*What you are asked to do*: The reply should reproduce every line of the data below word for word, minus any images.

(Dataset extract)

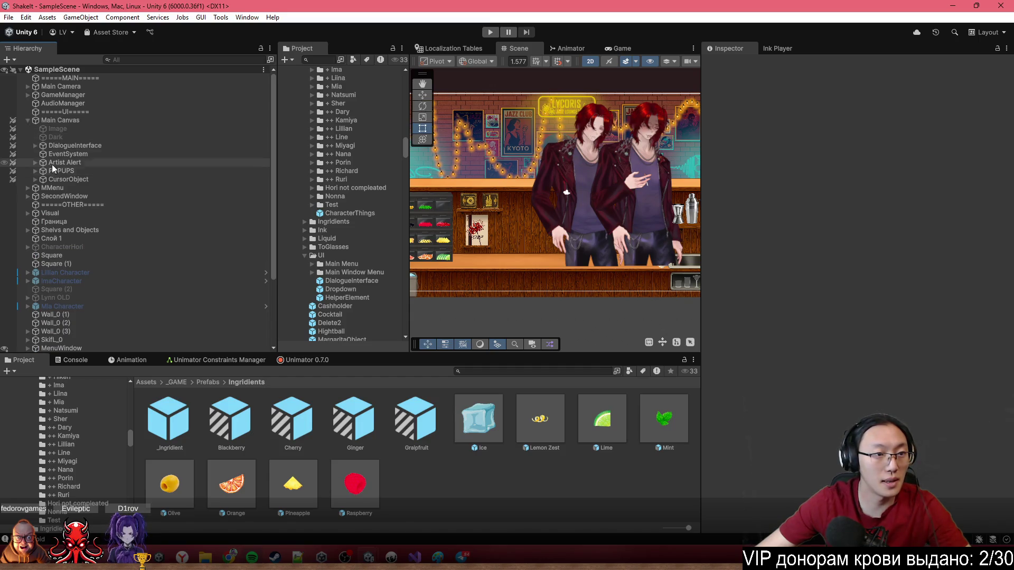
Review ShakeIt's DialogueInterface > HistoryPanel > Scroll View, then return to the Terminal13 editor.
{"action": "left_click", "coordinate": [39, 147]}
{"action": "left_click", "coordinate": [35, 145]}
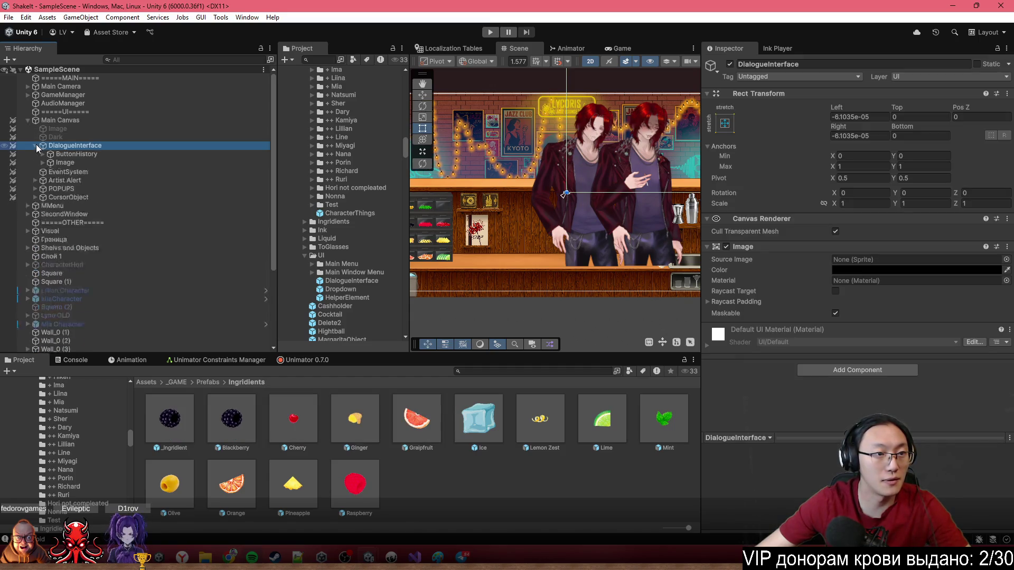
{"action": "left_click", "coordinate": [58, 180]}
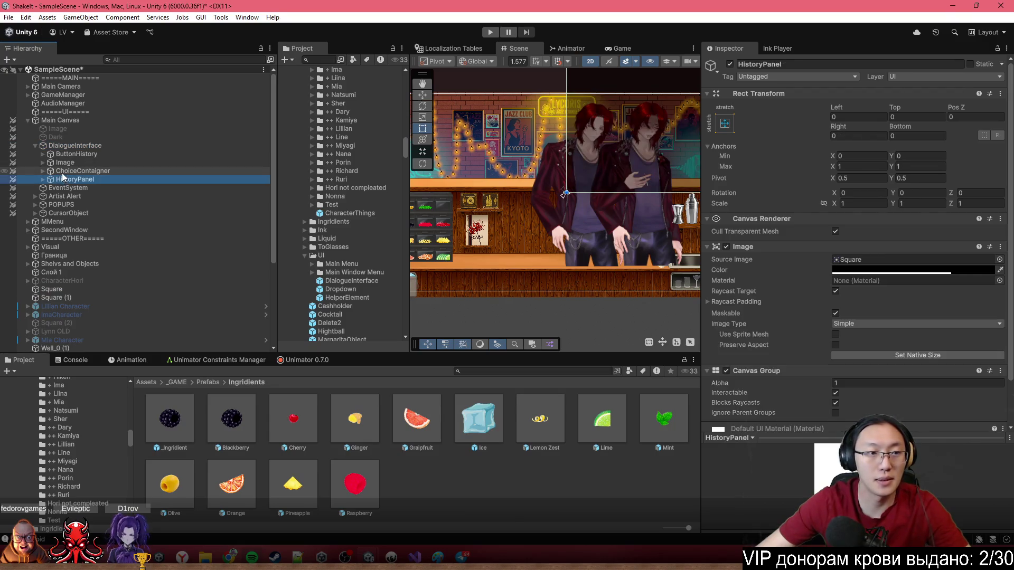
{"action": "double_click", "coordinate": [69, 182]}
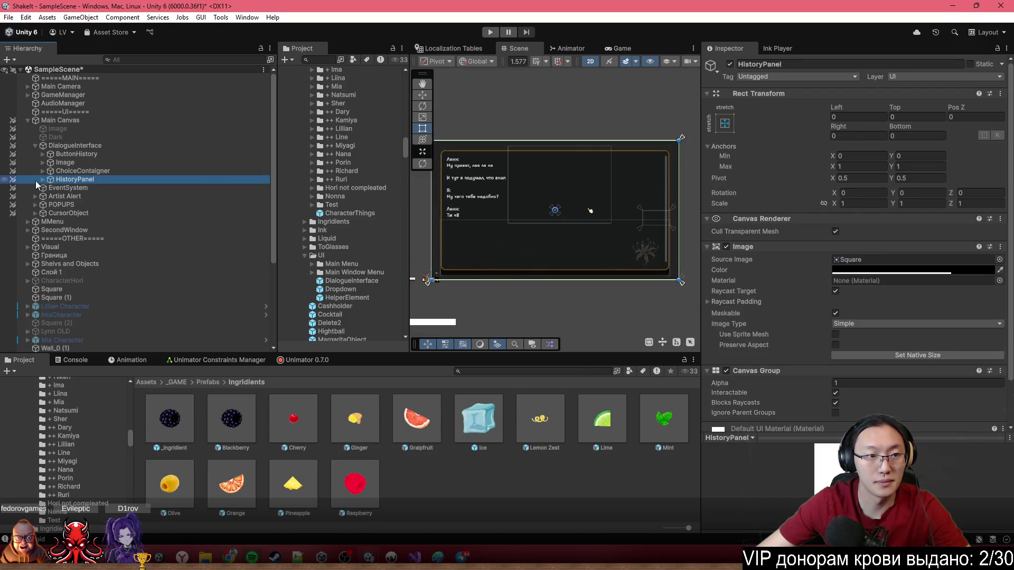
{"action": "scroll", "coordinate": [836, 285], "scroll_direction": "down", "scroll_amount": 2}
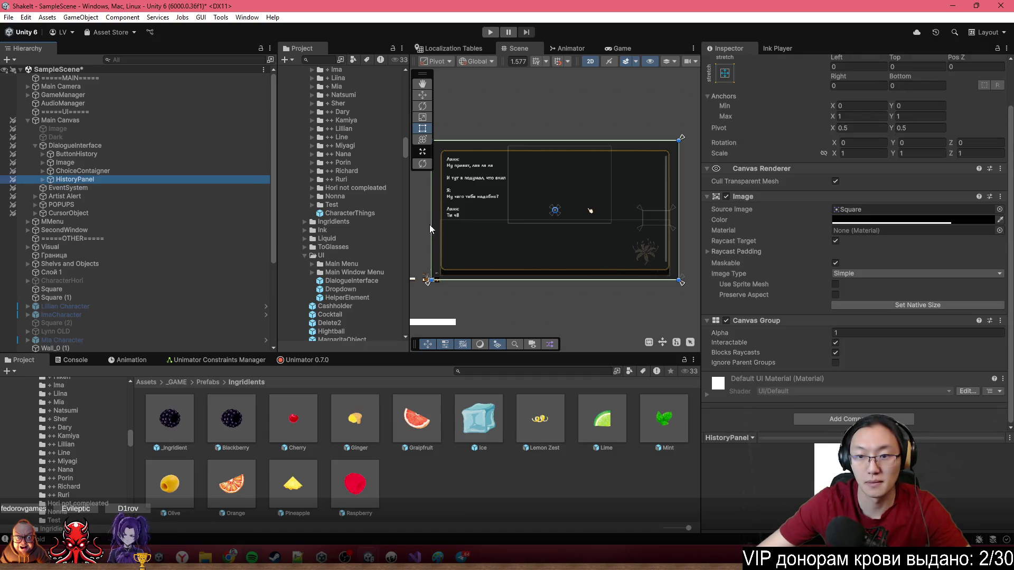
{"action": "left_click", "coordinate": [43, 180]}
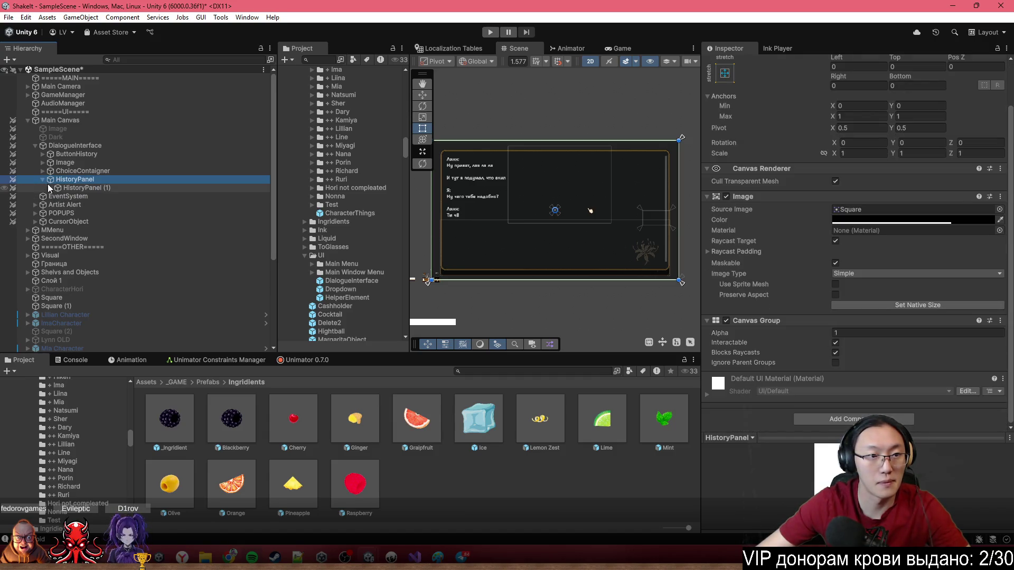
{"action": "left_click", "coordinate": [79, 188]}
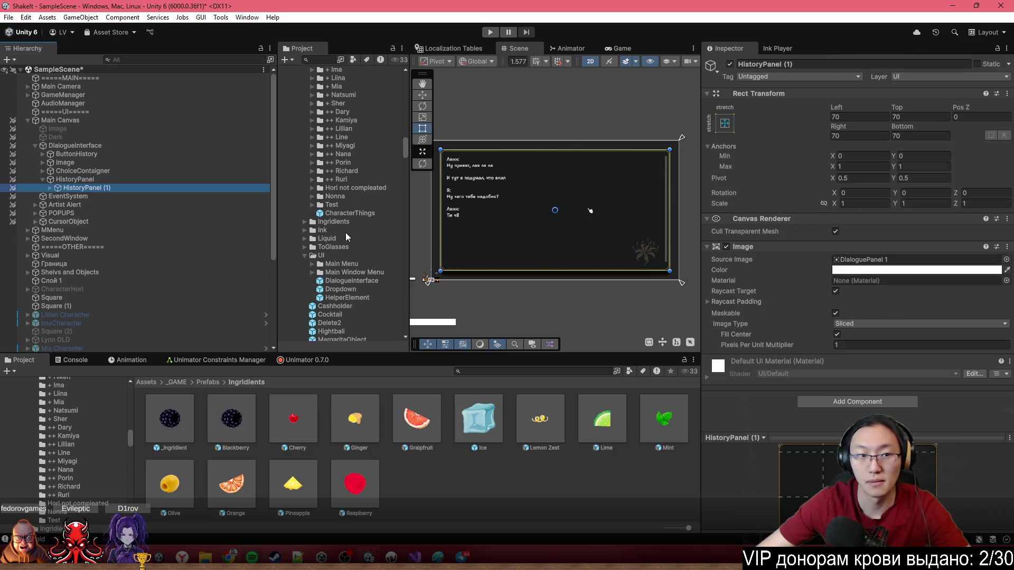
{"action": "left_click", "coordinate": [50, 188]}
{"action": "left_click", "coordinate": [74, 196]}
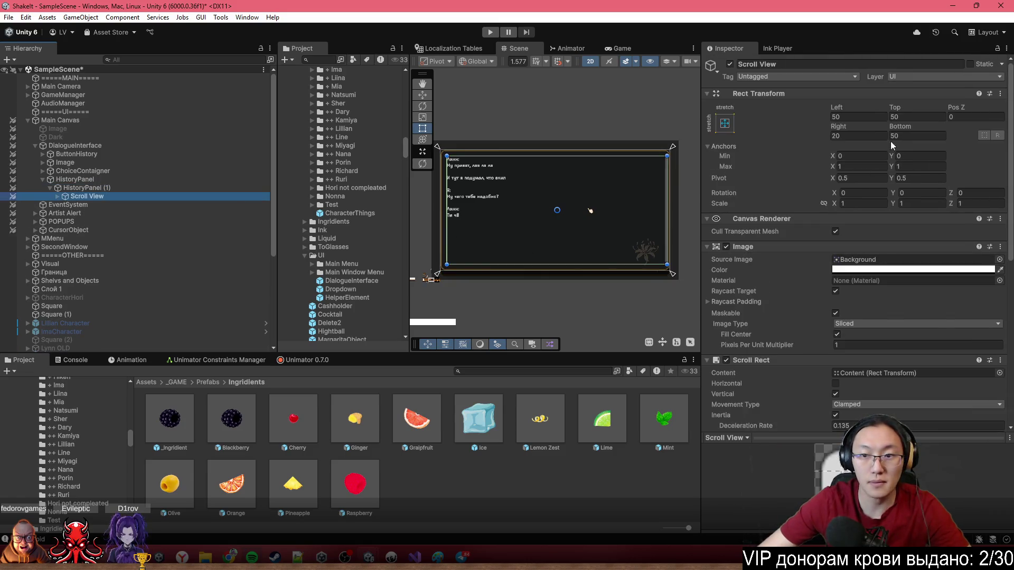
{"action": "left_click", "coordinate": [952, 8]}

(End Dataset extract)

*Expected answer*:
Review ShakeIt's DialogueInterface > HistoryPanel > Scroll View, then return to the Terminal13 editor.
{"action": "left_click", "coordinate": [39, 147]}
{"action": "left_click", "coordinate": [35, 145]}
{"action": "left_click", "coordinate": [58, 180]}
{"action": "double_click", "coordinate": [69, 182]}
{"action": "scroll", "coordinate": [836, 285], "scroll_direction": "down", "scroll_amount": 2}
{"action": "left_click", "coordinate": [43, 180]}
{"action": "left_click", "coordinate": [79, 188]}
{"action": "left_click", "coordinate": [50, 188]}
{"action": "left_click", "coordinate": [74, 196]}
{"action": "left_click", "coordinate": [952, 8]}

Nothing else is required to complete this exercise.